WORK INSTRUCTION → Count every line of these entries that holds the word "knee", and reply with the number only.

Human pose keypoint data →
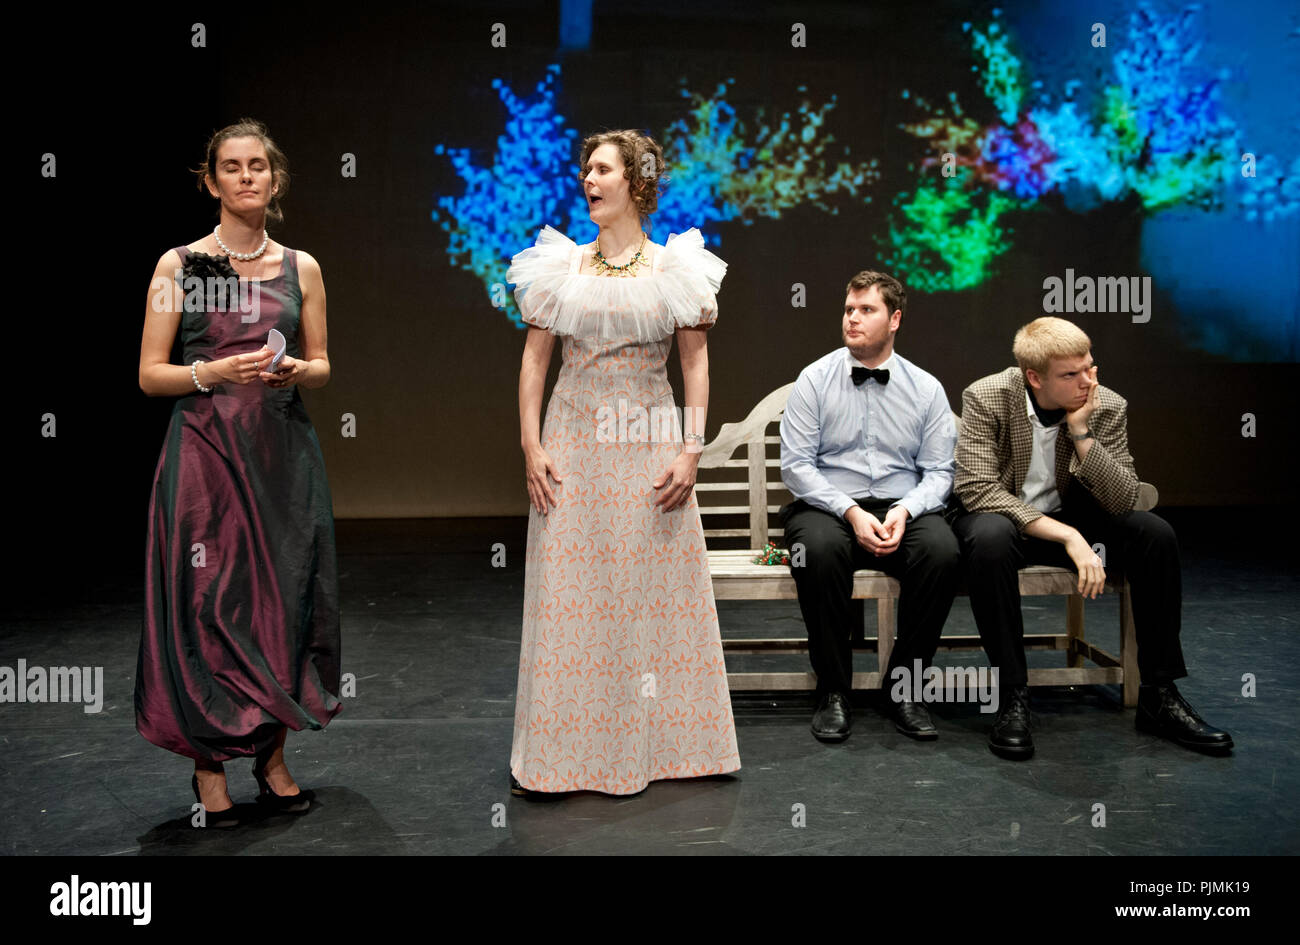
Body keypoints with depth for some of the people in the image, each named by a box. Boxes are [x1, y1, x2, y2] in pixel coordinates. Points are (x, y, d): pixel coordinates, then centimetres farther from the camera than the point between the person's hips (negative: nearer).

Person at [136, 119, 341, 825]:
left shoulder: (300, 268, 10)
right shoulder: (179, 265, 2)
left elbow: (322, 365, 15)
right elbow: (150, 375, 1)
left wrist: (295, 371, -7)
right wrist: (216, 372, -16)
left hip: (282, 453, 3)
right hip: (205, 453, -2)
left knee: (284, 599, 4)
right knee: (209, 603, -1)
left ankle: (272, 754, 20)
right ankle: (210, 763, 14)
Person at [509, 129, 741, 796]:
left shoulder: (673, 267, 4)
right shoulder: (561, 266, 8)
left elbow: (695, 364, 3)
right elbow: (534, 358, 7)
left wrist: (690, 451, -6)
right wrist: (531, 446, -3)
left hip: (649, 445, -1)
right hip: (574, 443, 1)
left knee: (651, 586, 4)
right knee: (569, 589, 1)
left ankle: (651, 741, 18)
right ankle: (564, 750, 11)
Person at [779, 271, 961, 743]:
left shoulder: (926, 389, 8)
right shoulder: (815, 380, 3)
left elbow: (938, 471, 5)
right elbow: (795, 463, -4)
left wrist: (905, 510, -16)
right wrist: (850, 512, -17)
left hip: (901, 508, 2)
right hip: (827, 504, -1)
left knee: (942, 550, -30)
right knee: (819, 549, -36)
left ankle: (903, 685, -12)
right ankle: (833, 692, -19)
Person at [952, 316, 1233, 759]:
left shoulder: (1107, 407, -9)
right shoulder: (986, 398, -19)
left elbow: (1122, 500, -13)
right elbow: (977, 489, -27)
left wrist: (1081, 432, -25)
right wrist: (1067, 537, -33)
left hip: (1066, 518, 4)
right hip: (998, 517, -4)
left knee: (1155, 533, -20)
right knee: (990, 538, -39)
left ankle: (1159, 695, -9)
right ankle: (1013, 696, -27)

SOLUTION FOR THIS TASK → 8